Lasciamo la colonna e facciamo un rapido giro per Beverly Hills. Ci sono ville molto belle e si capisce che questo è il quartiere ricco, ma le case più belle sono coperte da grandi recinzioni. Poi abbiamo cercato Bel Air per poi renderci conto che di case ne avevamo viste già abbastanza e ce ne siamo andati.

Direzione costa, la prima tappa è Santa Monica. Questo posto carinissimo ha un pontile sul mare con un piccolo luna park, dei fast food e qualche ristorante. Di fianco da una parte e dall’altra una enorme spiaggia. Rimaniamo per un paio di ore e mangiamo un paio di Burritos da Taco Bell, una catena presente ovunque.

Ripartiamo in direzione della famosa Malibù, dove Leila va alla ricerca della spiaggia di Baywatch. La spiaggia se c’è non l’abbiamo trovata, quella che abbiamo visto era lunga giusto pochi metri e in brevi tratti essendo quasi sempre appannaggio esclusivo delle ville costruite sulla costa. Per il resto Malibu sembra proprio un posto dove non vorrei vivere, non c’è veramente niente di particolare.

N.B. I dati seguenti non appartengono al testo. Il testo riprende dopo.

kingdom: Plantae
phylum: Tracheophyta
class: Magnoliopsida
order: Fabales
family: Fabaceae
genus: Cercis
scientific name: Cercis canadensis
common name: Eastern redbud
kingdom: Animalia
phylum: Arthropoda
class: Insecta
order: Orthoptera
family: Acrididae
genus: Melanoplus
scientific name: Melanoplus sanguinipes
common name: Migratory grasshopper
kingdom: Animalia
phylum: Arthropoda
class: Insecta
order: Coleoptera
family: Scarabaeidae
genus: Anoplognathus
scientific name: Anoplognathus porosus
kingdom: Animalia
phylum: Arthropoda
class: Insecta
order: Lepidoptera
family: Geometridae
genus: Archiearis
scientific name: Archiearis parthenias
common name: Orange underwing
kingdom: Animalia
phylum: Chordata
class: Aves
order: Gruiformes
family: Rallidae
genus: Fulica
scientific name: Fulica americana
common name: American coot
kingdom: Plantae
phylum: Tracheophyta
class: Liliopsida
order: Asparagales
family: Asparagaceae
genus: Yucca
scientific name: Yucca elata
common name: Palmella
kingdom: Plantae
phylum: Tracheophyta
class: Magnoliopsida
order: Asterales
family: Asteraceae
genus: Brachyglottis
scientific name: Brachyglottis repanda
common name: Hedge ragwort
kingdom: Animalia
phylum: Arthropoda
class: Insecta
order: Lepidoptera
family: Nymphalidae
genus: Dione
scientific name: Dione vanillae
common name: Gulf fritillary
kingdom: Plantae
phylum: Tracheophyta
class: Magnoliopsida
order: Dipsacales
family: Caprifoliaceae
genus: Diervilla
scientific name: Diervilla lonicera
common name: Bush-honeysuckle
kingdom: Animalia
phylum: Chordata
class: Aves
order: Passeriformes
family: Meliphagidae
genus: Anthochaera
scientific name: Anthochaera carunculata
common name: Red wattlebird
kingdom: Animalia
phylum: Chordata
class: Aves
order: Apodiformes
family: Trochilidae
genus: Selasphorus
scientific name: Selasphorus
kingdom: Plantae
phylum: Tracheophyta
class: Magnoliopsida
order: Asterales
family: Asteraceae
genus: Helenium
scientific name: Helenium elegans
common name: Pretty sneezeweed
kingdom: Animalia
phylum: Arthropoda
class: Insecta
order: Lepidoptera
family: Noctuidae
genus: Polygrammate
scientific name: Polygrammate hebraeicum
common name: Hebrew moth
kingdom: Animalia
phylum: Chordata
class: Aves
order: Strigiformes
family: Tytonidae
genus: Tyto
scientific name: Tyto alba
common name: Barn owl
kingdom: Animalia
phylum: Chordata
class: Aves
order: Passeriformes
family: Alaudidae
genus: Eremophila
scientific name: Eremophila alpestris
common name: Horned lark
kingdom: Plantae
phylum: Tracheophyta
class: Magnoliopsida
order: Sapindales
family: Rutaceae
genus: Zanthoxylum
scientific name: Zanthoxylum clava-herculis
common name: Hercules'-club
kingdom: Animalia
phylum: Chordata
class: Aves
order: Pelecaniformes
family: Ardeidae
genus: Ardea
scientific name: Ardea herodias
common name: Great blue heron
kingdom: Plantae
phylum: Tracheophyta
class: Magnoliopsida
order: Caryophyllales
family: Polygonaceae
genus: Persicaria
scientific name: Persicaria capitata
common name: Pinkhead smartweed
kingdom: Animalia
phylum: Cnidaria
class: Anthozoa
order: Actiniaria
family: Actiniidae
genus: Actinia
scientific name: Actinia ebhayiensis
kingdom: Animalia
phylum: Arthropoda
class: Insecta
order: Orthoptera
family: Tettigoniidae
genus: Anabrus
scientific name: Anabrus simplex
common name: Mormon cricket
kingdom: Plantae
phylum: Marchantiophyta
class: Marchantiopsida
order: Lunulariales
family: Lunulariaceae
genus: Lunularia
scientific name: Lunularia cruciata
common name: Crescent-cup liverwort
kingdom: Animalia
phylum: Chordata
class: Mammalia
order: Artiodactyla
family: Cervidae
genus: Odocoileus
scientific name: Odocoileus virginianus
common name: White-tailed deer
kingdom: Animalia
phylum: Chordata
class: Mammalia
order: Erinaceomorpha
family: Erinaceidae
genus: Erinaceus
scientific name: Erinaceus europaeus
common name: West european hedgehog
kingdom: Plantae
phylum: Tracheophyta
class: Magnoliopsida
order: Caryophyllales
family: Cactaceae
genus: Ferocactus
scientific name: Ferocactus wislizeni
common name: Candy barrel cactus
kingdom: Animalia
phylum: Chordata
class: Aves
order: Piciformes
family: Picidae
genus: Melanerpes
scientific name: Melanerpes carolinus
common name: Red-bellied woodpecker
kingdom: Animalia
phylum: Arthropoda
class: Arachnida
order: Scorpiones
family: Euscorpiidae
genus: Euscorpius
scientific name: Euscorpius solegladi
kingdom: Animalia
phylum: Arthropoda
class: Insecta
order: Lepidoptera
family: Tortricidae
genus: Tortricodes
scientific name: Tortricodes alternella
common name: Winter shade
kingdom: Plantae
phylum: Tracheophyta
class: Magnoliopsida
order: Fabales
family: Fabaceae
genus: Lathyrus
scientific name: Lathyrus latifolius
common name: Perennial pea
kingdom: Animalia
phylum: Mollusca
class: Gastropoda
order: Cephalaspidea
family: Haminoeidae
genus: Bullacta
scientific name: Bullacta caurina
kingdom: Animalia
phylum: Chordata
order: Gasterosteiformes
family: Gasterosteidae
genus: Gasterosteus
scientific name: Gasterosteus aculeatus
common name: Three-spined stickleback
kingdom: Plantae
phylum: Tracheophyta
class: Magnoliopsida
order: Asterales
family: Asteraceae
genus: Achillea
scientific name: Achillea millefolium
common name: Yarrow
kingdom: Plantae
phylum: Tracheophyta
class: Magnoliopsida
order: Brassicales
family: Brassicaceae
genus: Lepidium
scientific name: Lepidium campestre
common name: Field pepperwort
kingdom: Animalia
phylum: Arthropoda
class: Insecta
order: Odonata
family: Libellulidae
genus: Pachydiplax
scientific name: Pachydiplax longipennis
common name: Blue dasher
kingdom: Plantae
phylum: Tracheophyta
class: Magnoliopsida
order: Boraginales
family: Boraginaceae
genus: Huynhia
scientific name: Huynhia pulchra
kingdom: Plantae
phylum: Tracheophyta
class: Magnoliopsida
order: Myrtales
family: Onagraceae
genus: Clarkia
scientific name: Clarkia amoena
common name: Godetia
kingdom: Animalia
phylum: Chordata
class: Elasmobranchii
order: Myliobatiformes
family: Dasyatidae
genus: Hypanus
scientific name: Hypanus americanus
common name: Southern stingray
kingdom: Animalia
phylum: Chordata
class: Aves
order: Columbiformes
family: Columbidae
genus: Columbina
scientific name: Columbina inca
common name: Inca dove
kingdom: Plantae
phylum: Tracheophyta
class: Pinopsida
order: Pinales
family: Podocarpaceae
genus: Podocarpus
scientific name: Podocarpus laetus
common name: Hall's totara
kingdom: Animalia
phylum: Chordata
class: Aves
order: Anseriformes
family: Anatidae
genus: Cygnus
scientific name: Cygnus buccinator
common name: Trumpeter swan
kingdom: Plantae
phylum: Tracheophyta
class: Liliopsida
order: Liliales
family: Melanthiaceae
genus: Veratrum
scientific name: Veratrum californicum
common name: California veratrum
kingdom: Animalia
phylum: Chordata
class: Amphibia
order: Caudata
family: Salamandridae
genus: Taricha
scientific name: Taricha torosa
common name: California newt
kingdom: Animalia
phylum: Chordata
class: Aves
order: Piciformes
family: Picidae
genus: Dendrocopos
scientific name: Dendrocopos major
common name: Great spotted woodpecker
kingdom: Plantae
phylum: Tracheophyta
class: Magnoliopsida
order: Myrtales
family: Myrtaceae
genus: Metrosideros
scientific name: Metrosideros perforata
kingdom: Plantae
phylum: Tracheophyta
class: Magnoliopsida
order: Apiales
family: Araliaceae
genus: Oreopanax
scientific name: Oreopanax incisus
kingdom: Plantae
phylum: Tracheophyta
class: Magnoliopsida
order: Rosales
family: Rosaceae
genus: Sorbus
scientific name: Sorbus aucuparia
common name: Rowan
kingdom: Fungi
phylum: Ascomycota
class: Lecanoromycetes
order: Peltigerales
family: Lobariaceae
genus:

 Torniamo indietro e pochi minuti dopo Santa Monica ci fermiamo nella famosa Venice Beach, spiaggia e passeggiata famosa dai tempi degli hippy. Dentro c’è un po’ di tutto, skaters, culturisti, curiosi, hippy moderni e tanto altro. Il colpo d’occhio impressiona, ma stanca anche abbastanza in fretta. Non so come fosse negli anni ’70, ma adesso è un enorme mercato che vende di tutto, con gente eterogenea, ma poco naturale. L’impressione è che tutti siano lì per farsi notare.

Torniamo a Santa Monica, facciamo un po’ di spiaggia e torniamo a mangiare sul molo. Leila prende un hamburger e chili fried, io non ne posso veramente più e mi prendo una pizza da Pizza Hut con delle patate fritte all’aglio. Ogni volta mi dimentico di quanto sia cattiva Pizza Hut, spero di non cascarci più.

Lasciamo il molo e sistemiamo la macchina in un enorme parcheggio di fronte al ponte che arriva al molo scoprendo che costa pochissimo (primi 90 minuti gratuiti). Andiamo nella zona pedonale che è molto carina, anche se poco frequentata.

Entriamo dentro un locale dove Leila prende un cocktail di dimensioni impressinanti, ma composta al 90% da ghiaccio e io una birra Blue Moon, belgian style che gli viene particolarmente bene.

Rientriamo a Los Angeles verso le 22:30 incontrando il consueto traffico, quindi andiamo a dormire esausti per la lunga giornata.